Justiça toma nova decisão sobre caso Charlie Kirk e mantém pena de morte no julgamento
Magistrado puniu promotor por descumprir ordem judicial, mas decidiu manter a pena capital no processo
O juiz Tony Graf Jr., do Quarto Distrito de Utah, decidiu manter a possibilidade de pena de morte no julgamento de Tyler Robinson, de 22 anos. O magistrado anunciou a decisão nesta sexta-feira (27) ao negar o pedido da defesa para retirar a pena capital do processo.
Os advogados alegaram que o promotor adjunto do condado de Utah, Christopher Ballard, concedeu entrevistas que violaram uma ordem judicial. No entanto, Graf concluiu que a retirada da pena de morte seria desproporcional. Por isso, ele manteve a acusação como estava.
Laudo provocou debate
A controvérsia começou depois da divulgação de um laudo do Departamento de Álcool, Tabaco, Armas de Fogo e Explosivos dos Estados Unidos (ATF).
O exame não conseguiu relacionar, de forma definitiva, um fragmento de bala encontrado na autópsia de Charlie Kirk ao rifle apreendido durante a investigação. Por outro lado, os peritos também não descartaram essa possibilidade.
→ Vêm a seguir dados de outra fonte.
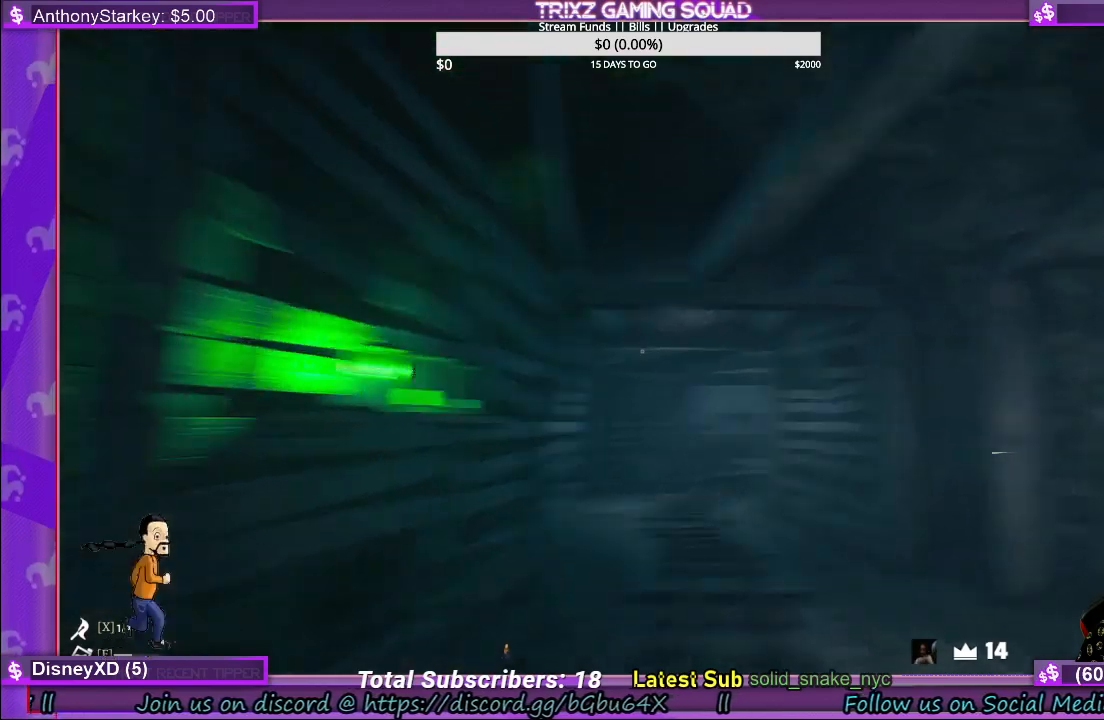
{"keys": [], "mouse": [], "events": [[250, "w", "up"], [267, "shift", "up"]]}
Alguns veículos divulgaram que o documento inocentava Robinson. Entretanto, o juiz afirmou que essa interpretação não refletia o conteúdo do laudo.
Juiz pune promotor
Christopher Ballard conversou com jornalistas para esclarecer o resultado da perícia. Segundo Graf, parte das declarações respeitou as exceções previstas na ordem de publicidade restrita.
Ainda assim, o magistrado concluiu que o promotor extrapolou os limites ao comentar a força das provas e a presunção de inocência do acusado. Por esse motivo, Graf declarou Ballard em desacato civil.
Mesmo assim, o juiz decidiu manter a possibilidade de aplicação da pena de morte caso a Justiça condene Robinson.
Caso ocorreu durante palestra
Charlie Kirk participava de um evento da Turning Point USA no campus da Universidade Utah Valley, em Orem, quando um disparo de rifle atingiu o ativista em 10 de setembro de 2025.
Segundo a investigação, Robinson ocupou o telhado de um prédio localizado a cerca de 200 metros do palco. Em seguida, ele efetuou um disparo aproximadamente 20 minutos após o início da palestra.
As autoridades localizaram Robinson cerca de 33 horas depois na cidade de St. George. Além disso, familiares reconheceram o suspeito nas imagens divulgadas pela polícia e ajudaram os investigadores a encontrá-lo.